The United States has the highest rate of income poverty in the developed world, and one of the highest rates of health insurance coverage among working-age Americans. The U.S. Census Bureau defines poverty as an annual household income below Supplemental Security Income (SSI) and Temporary Assistance to Needy Families (TANF) guidelines. Rates of absolute poverty have increased substantially since the 1960s, while those who would be considered “near poor” or “poor” have over 85% coverage by health insurance plans.
This chapter examines the growing income poverty problem in the United States. Sociologists widely agree that when people live in poverty, their health suffers and they are more likely to be admitted to a hospital or die of a major illness. But what causes this increase in income poverty?
We analyzed the association between poverty and health insurance coverage in the United States from 2011 through 2015. Our findings suggest these services are essential for low-income individuals and families, who would improve their physical, mental, and overall well-being if their access to care increased. We further found that Medicaid expansion has improved access to health insurance among low-income adults.
This publication examines the income poverty threshold for the year 2002, along with information on the uninsured population in the United States.
What are the health consequences of income poverty in the United States? This study examines the effect of income poverty on health insurance coverage and its association with chronic conditions.

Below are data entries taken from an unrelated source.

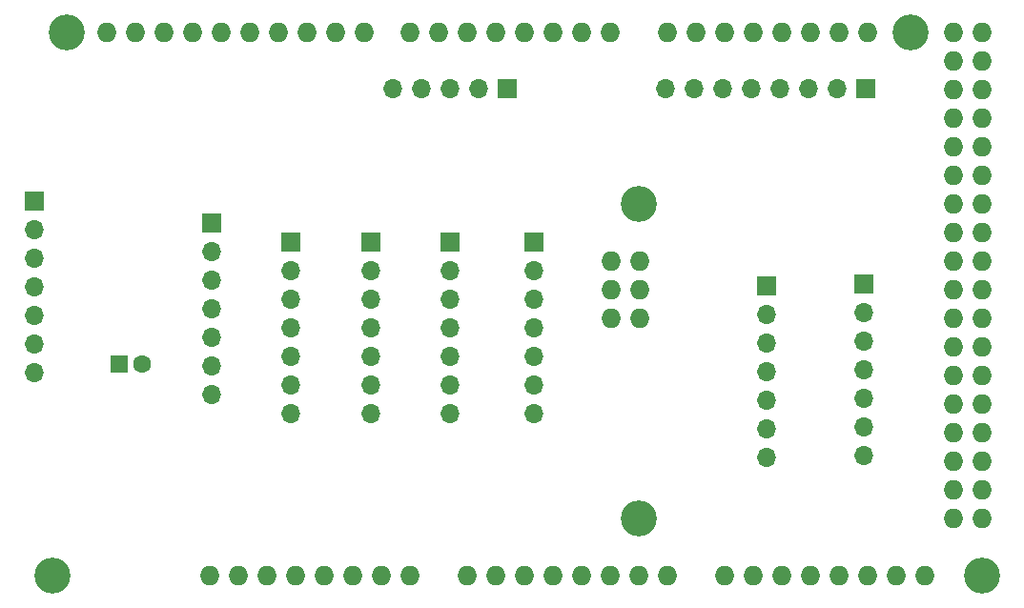
<source format=gbr>
%TF.GenerationSoftware,KiCad,Pcbnew,(5.1.10)-1*%
%TF.CreationDate,2022-02-23T23:36:43+01:00*%
%TF.ProjectId,E-nose,452d6e6f-7365-42e6-9b69-6361645f7063,rev?*%
%TF.SameCoordinates,Original*%
%TF.FileFunction,Soldermask,Top*%
%TF.FilePolarity,Negative*%
%FSLAX46Y46*%
G04 Gerber Fmt 4.6, Leading zero omitted, Abs format (unit mm)*
G04 Created by KiCad (PCBNEW (5.1.10)-1) date 2022-02-23 23:36:43*
%MOMM*%
%LPD*%
G01*
G04 APERTURE LIST*
%ADD10O,1.727200X1.727200*%
%ADD11C,3.200000*%
%ADD12R,1.600000X1.600000*%
%ADD13C,1.600000*%
%ADD14R,1.700000X1.700000*%
%ADD15O,1.700000X1.700000*%
G04 APERTURE END LIST*
D10*
%TO.C,XA1*%
X166179500Y-85140800D03*
X168719500Y-85140800D03*
X168719500Y-82600800D03*
X166179500Y-82600800D03*
X168719500Y-80060800D03*
X153352500Y-108000800D03*
X148272500Y-108000800D03*
X145732500Y-108000800D03*
X143192500Y-108000800D03*
X140652500Y-108000800D03*
X138112500Y-108000800D03*
X135572500Y-108000800D03*
X133032500Y-108000800D03*
X188912500Y-59740800D03*
X186372500Y-59740800D03*
X183832500Y-59740800D03*
X181292500Y-59740800D03*
X178752500Y-59740800D03*
X176212500Y-59740800D03*
X173672500Y-59740800D03*
X171132500Y-59740800D03*
X166052500Y-59740800D03*
X163512500Y-59740800D03*
X160972500Y-59740800D03*
X158432500Y-59740800D03*
X155892500Y-59740800D03*
X153352500Y-59740800D03*
X150812500Y-59740800D03*
X148272500Y-59740800D03*
X128968500Y-59740800D03*
X144208500Y-59740800D03*
X141668500Y-59740800D03*
X139128500Y-59740800D03*
D11*
X168592500Y-102920800D03*
X168592500Y-74980800D03*
X192722500Y-59740800D03*
X117792500Y-59740800D03*
X199072500Y-108000800D03*
X116522500Y-108000800D03*
D10*
X121348500Y-59740800D03*
X123888500Y-59740800D03*
X126428500Y-59740800D03*
X131508500Y-59740800D03*
X134048500Y-59740800D03*
X136588500Y-59740800D03*
X130492500Y-108000800D03*
X155892500Y-108000800D03*
X158432500Y-108000800D03*
X160972500Y-108000800D03*
X163512500Y-108000800D03*
X166052500Y-108000800D03*
X168592500Y-108000800D03*
X171132500Y-108000800D03*
X176212500Y-108000800D03*
X178752500Y-108000800D03*
X181292500Y-108000800D03*
X183832500Y-108000800D03*
X186372500Y-108000800D03*
X188912500Y-108000800D03*
X191452500Y-108000800D03*
X193992500Y-108000800D03*
X196532500Y-59740800D03*
X199072500Y-59740800D03*
X196532500Y-62280800D03*
X199072500Y-62280800D03*
X196532500Y-64820800D03*
X199072500Y-64820800D03*
X196532500Y-67360800D03*
X199072500Y-67360800D03*
X196532500Y-69900800D03*
X199072500Y-69900800D03*
X196532500Y-72440800D03*
X199072500Y-72440800D03*
X196532500Y-74980800D03*
X199072500Y-74980800D03*
X196532500Y-77520800D03*
X199072500Y-77520800D03*
X196532500Y-80060800D03*
X199072500Y-80060800D03*
X196532500Y-82600800D03*
X199072500Y-82600800D03*
X196532500Y-85140800D03*
X199072500Y-85140800D03*
X196532500Y-87680800D03*
X199072500Y-87680800D03*
X196532500Y-90220800D03*
X199072500Y-90220800D03*
X196532500Y-92760800D03*
X199072500Y-92760800D03*
X196532500Y-95300800D03*
X199072500Y-95300800D03*
X196532500Y-97840800D03*
X199072500Y-97840800D03*
X196532500Y-100380800D03*
X199072500Y-100380800D03*
X196532500Y-102920800D03*
X199072500Y-102920800D03*
X166179500Y-80060800D03*
%TD*%
D12*
%TO.C,C1*%
X122466100Y-89230200D03*
D13*
X124466100Y-89230200D03*
%TD*%
D14*
%TO.C,MD1*%
X114896900Y-74752200D03*
D15*
X114896900Y-77292200D03*
X114896900Y-79832200D03*
X114896900Y-82372200D03*
X114896900Y-84912200D03*
X114896900Y-87452200D03*
X114896900Y-89992200D03*
%TD*%
%TO.C,MD2*%
X130657600Y-91909900D03*
X130657600Y-89369900D03*
X130657600Y-86829900D03*
X130657600Y-84289900D03*
X130657600Y-81749900D03*
X130657600Y-79209900D03*
D14*
X130657600Y-76669900D03*
%TD*%
%TO.C,MD3*%
X137668000Y-78409800D03*
D15*
X137668000Y-80949800D03*
X137668000Y-83489800D03*
X137668000Y-86029800D03*
X137668000Y-88569800D03*
X137668000Y-91109800D03*
X137668000Y-93649800D03*
%TD*%
D14*
%TO.C,MD4*%
X144792700Y-78346300D03*
D15*
X144792700Y-80886300D03*
X144792700Y-83426300D03*
X144792700Y-85966300D03*
X144792700Y-88506300D03*
X144792700Y-91046300D03*
X144792700Y-93586300D03*
%TD*%
%TO.C,MD5*%
X151866600Y-93586300D03*
X151866600Y-91046300D03*
X151866600Y-88506300D03*
X151866600Y-85966300D03*
X151866600Y-83426300D03*
X151866600Y-80886300D03*
D14*
X151866600Y-78346300D03*
%TD*%
%TO.C,MD6*%
X159308800Y-78397100D03*
D15*
X159308800Y-80937100D03*
X159308800Y-83477100D03*
X159308800Y-86017100D03*
X159308800Y-88557100D03*
X159308800Y-91097100D03*
X159308800Y-93637100D03*
%TD*%
%TO.C,MD7*%
X179959000Y-97472500D03*
X179959000Y-94932500D03*
X179959000Y-92392500D03*
X179959000Y-89852500D03*
X179959000Y-87312500D03*
X179959000Y-84772500D03*
D14*
X179959000Y-82232500D03*
%TD*%
%TO.C,MD8*%
X188556900Y-82080100D03*
D15*
X188556900Y-84620100D03*
X188556900Y-87160100D03*
X188556900Y-89700100D03*
X188556900Y-92240100D03*
X188556900Y-94780100D03*
X188556900Y-97320100D03*
%TD*%
D14*
%TO.C,T1*%
X156959300Y-64782700D03*
D15*
X154419300Y-64782700D03*
X151879300Y-64782700D03*
X149339300Y-64782700D03*
X146799300Y-64782700D03*
%TD*%
D14*
%TO.C,U3*%
X188785500Y-64782700D03*
D15*
X186245500Y-64782700D03*
X183705500Y-64782700D03*
X181165500Y-64782700D03*
X178625500Y-64782700D03*
X176085500Y-64782700D03*
X173545500Y-64782700D03*
X171005500Y-64782700D03*
%TD*%
M02*

</source>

The United States is a very wealthy country, but some people are still not able to afford health insurance. Using data from the U.S. Census Bureau and Centers for Disease Control Health Insurance Coverage estimates, this paper presents new estimates of income poverty and health insurance coverage for the U.S. population overall and at the state level, 2004-2014.
This paper empirically investigates the relationship between income poverty, health insurance coverage and mortality in the United States using data from multiple years. Our results suggest that poor people living in poor communities are at an advantage when it comes to retaining their health insurance coverage.